[Problem set]
A: In the theater reminiscence, what was the school's traveling faith-based drama unit called that year?
B: Write out the stretch of the theater reminiscence from "#2: Kiss Me, Kate, Horsefeathers" through "room for actors.".
C: Pick up the theater reminiscence after its final sentence and write what comes next.

[Excerpt to read]
— BEGIN —

I don't know why I was a part of this one.  I think somebody asked me, and I was nice, and I was a freshman, and I wanted people to like me.  We had sort of a traveling faith-based drama unit at my school.  That year, it was called Harvest Players.  We did a script called His Strength, Our Weakness.  It was a combination of choral odes and long monologues by Biblical characters.  It was kind of boring, and I didn't feel we were doing it very well.  I was pretty embarrassed to be a part of it.  I had also been thrown into it pretty last-minute because someone else had backed out.  I remember a meeting in the our department head's office with the whole cast, and while I don't remember too many details, I do remember there were quite a few tears.  We performed it for a few churches, and they seemed to enjoy it, but this is the show that effectively turned me off to the idea of "Christian drama" for years.

But obviously, we've made up since then ;-)

#2: Kiss Me, Kate, Horsefeathers and Applesauce, 2002

It's a shame no H&A shows made yesterday's list, because those were some of the best summers of my life.  This ended up being a really strong show, but it was a NIGHTMARE getting it up.  It was the fourth show of our summer, meaning rehearsal felt a bit rushed anyway and everyone was already tired when we started.  Our directors were a couple of guys from a New York revival house, and they wanted everything to be exactly like the recent Broadway revival of Kiss Me Kate had been.  Great.  Except we were not Broadway.  We had a tiny performance space with no wings or fly.  Didn't matter, they wanted everything on stage.  Our green room was so crowded with set pieces, there was no room for actors.

— END —

[Provided records]
— BEGIN —

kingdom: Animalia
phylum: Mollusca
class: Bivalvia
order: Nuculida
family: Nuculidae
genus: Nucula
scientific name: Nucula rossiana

— END —
— BEGIN —

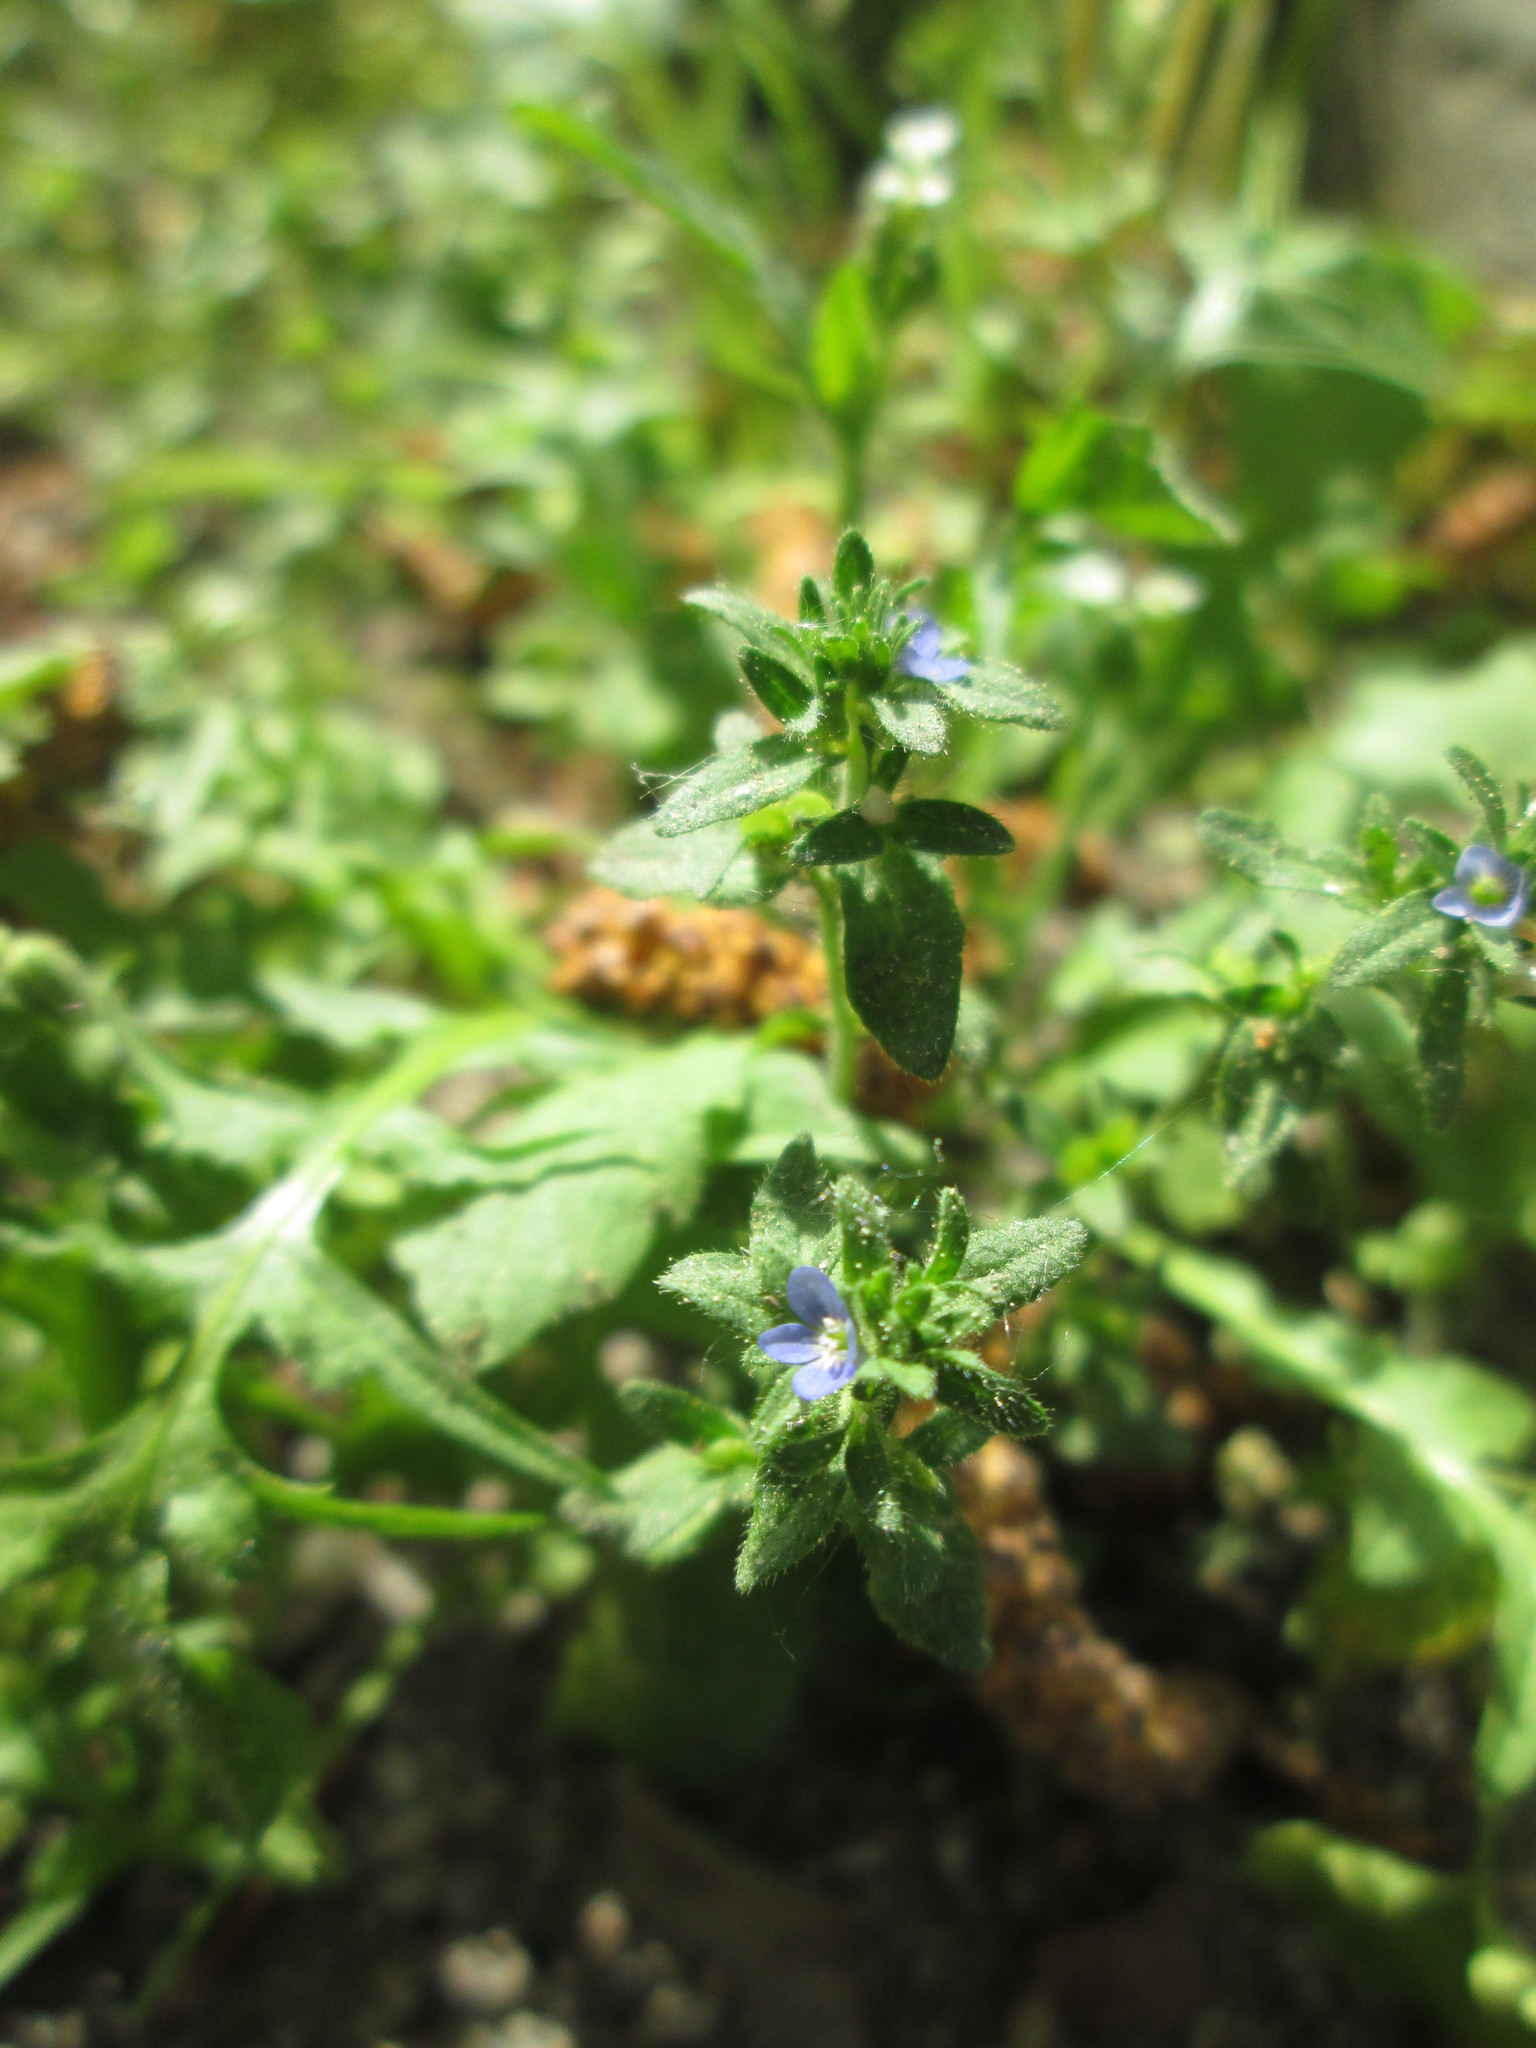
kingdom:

— END —

[Responses to the exercise]
A: Harvest Players

B:
#2: Kiss Me, Kate, Horsefeathers and Applesauce, 2002

It's a shame no H&A shows made yesterday's list, because those were some of the best summers of my life.  This ended up being a really strong show, but it was a NIGHTMARE getting it up.  It was the fourth show of our summer, meaning rehearsal felt a bit rushed anyway and everyone was already tired when we started.  Our directors were a couple of guys from a New York revival house, and they wanted everything to be exactly like the recent Broadway revival of Kiss Me Kate had been.  Great.  Except we were not Broadway.  We had a tiny performance space with no wings or fly.  Didn't matter, they wanted everything on stage.  Our green room was so crowded with set pieces, there was no room for actors.

C:
But the show's director was possibly the worst individual I've ever worked with/under/for in theatre.  He and his boyfriend (the choreographer) were total good cop/bad cop, and the director was the bad cop.  He cursed us out all the time.  He called everybody to every all-day rehearsal, regardless of whether or not we were in the scenes they were working.  This would normally be okay, but at H&A the actors all have tech responsibilities when not in rehearsal.  That meant nothing was getting done during the day, so all the extensive set and costume and lighting work started at 10 p.m.  (Sets had it easier than anybody else, because we did have a couple of full-time set people)  We were yelled at for being tired, we had wrists slapped for missing spike marks, we got notes like "What the F*** were you doing in this scene?" read in front of the entire company.  He made actors cry.  He turned the nicest, most tactful woman in North America into a vicious, fire-breathing dragon (not literally).  And after he'd storm out on us, the choreographer, who was SUPER nice, would come in and try to smooth things over with everyone.  We never got a full run of the show before we opened because we had to stop for cussing and because the traffic patterns backstage thanks to his super-complicated set changes would derail everything.  When the show opened with "Another Openin', Another Show," I stood backstage with tears in my eyes, partially because we were finally opening and partially because, well, "Four weeks you rehearse and rehearse, three weeks and it couldn't be worse. One week, will it ever be right? Then out of the hat, it's that big first night!"  Indeed.

Here's the story I usually tell to communicate the kind of guy we had running the show: We had a manually-operated roll drop that weighed about 250 pounds.  We had taped out on the floor where it should go.  One of our dress rehearsals, the drop was delayed slightly at the end of a song.  The note, predictably, said "Where the F*** was the roll drop??"  I knew exactly why it hadn't come down, because I was on stage at the time: actors don't understand spike tape.  There was someone standing directly in the drop's path, and the drop operator (the droperator?) waited for them to move before lowering it.  I suggested the possibility (somehow, I think I always stayed on this director's good side), and he replied with "Drop it anyway."  He was dead serious.  Every single one of us just stared.  It was deathly silent.  "I guarantee you, they'll never stand in the way again."

Another cast member spoke up.  "Yeah," he said incredulously, "because they'll be dead!"  Joel turned to the man.  "Exactly," he said. 


Here's a shot of the offending roll drop.  "Shrewsical: The Musical!"  Joel thought it was hilarious. (I'm on the left in the red bowtie)


#1: No Time for Heaven, Wellington Community Theater, 1996? (I'm a little fuzzy on the date)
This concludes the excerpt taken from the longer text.